Trecho selecionado:
****************************************

A cada nova bruxa apresentada, a trama se torna mais complexa e intrigante. Enquanto Hahn nos encanta com seus maneirismos caricatos, é a sinergia entre as integrantes do Coven que nos mantém presos à série. Desvendando os segredos de cada uma, nos aproximamos cada vez mais da revelação de um mistério maior que une todas elas.
O ápice dessa conexão se dá no magnífico sétimo episódio, Se a Morte Me Encontrar, em que Lilia Calderu – vestindo uma fantasia de Glinda – rouba todos os holofotes e entrega a melhor performance da temporada. A forma com que o capítulo é conduzido, utilizando a condição de Lilia, que vive entre o passado e o futuro, é extremamente original e artística. A cena, ao mesmo tempo, amarra a maioria dos pontos soltos apresentados e dá o ritmo que vai se seguir no final.
Embora a série leve o nome da protagonista, a trama também reserva um grande destaque para outro personagem introduzido em WandaVision: Billy Maximoff (o Wiccano, nos quadrinhos). A revelação de que o misterioso Teen é, na verdade, o filho de Wanda Maximoff foi digna de um momento de novela das nove à la Avenida Brasil. Usando uma coroa que faz referência à Feiticeira Escarlate, Joe Locke brilha em sua interpretação ao som de you should see me in a crown – enquanto força uma cômica tentativa de ter um sotaque norte-americano.
Os figurinos exagerados e caricatos, junto à direção de Arte meticulosa, criaram uma identidade visual autêntica para Agatha Desde Sempre. Cada detalhe, desde as folhas de árvores falsas até o horizonte artificial, é intencional, contribuindo para a narrativa teatral. O Caminho das Bruxas, com sua ambientação onírica e a balada emocionante e chiclete, é um exemplo brilhante dessa abordagem. Mesmo com um orçamento menor em comparação a outras produções da Marvel, os cenários construídos elevaram a experiência, provando que criatividade supera efeitos visuais excessivos.

****************************************

Registros fornecidos:
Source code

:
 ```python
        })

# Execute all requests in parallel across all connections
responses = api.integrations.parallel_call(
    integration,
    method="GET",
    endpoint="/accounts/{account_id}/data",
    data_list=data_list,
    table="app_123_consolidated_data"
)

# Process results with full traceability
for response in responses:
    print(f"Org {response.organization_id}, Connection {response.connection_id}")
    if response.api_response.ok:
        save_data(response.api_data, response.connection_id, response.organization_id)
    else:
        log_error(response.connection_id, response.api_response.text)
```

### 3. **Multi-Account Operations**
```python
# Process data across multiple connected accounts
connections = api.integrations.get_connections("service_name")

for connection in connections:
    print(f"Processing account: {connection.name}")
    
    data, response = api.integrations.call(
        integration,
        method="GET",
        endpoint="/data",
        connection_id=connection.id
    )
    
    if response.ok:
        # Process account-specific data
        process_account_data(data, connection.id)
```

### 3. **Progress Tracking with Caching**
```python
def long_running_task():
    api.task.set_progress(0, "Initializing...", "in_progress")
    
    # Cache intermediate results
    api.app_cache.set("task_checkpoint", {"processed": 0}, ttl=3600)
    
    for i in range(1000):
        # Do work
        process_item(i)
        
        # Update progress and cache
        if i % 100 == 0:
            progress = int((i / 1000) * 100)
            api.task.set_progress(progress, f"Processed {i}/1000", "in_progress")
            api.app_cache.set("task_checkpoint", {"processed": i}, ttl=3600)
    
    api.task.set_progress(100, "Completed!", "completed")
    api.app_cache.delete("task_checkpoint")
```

****************************************

O que fazer:
1) Transcreva o trecho do texto sobre Agatha Desde Sempre que começa nas palavras "A cada nova" e termina depois de "une todas elas.".
2) Dê continuidade ao texto sobre Agatha Desde Sempre a partir do ponto em que ele termina.
Não é preciso consultar os registros.

Respostas escritas:
1)
A cada nova bruxa apresentada, a trama se torna mais complexa e intrigante. Enquanto Hahn nos encanta com seus maneirismos caricatos, é a sinergia entre as integrantes do Coven que nos mantém presos à série. Desvendando os segredos de cada uma, nos aproximamos cada vez mais da revelação de um mistério maior que une todas elas.

2)
Um dos aspectos mais celebrados da série é sua coragem em fugir de convenções. A produção se destacou como a primeira da Marvel a exibir uma cena de nudez feminina – ideia de Kathryn Hahn – e a apresentar um beijo entre personagens sáficas. Com uma leve inclinação ao público LGBTQIAPN+, a produção soube equilibrar representatividade e narrativa de maneira impactante, marcando uma luz no meio das outras criações do estúdio.
Se há uma crítica a se fazer à Agatha Desde Sempre é o seu final. Para uma produção com tantas surpresas e revelações, sua conclusão foi um tanto quanto anticlimática. Assim como o sexto episódio, Um Ser Familiar, o capítulo final interrompe a progressão narrativa para fazer uma contextualização do passado. No meio da temporada, esse corte não produz tanto efeito, mas, na finalização da história, soa incompleto. O clímax atingido anteriormente, com a batalha entre Agatha e Rio Vidal, é perdido, fazendo com que o grand-finale tenha aquele ‘gostinho’ de cena pós-crédito.
Ainda assim, Agatha Desde Sempre, seguindo os passos de WandaVision, conseguiu se destacar e impactar a cultura pop de forma significativa, indo além do universo fechado do MCU. Ao apresentar uma protagonista lésbica em um ano como 2024, que foi marcado pela celebração da bandeira – Chappel Roan, Renée Rapp e a produção da Netflix, Arcane –, a obra de Jac Schaeffer contribui para uma representatividade que ainda é muito necessária. A série serve como um recado para os futuros projetos da Marvel, mostrando que não é necessário apostar em exageros de efeitos especiais para conquistar o público, mas sim investir em narrativas de qualidade e que importam.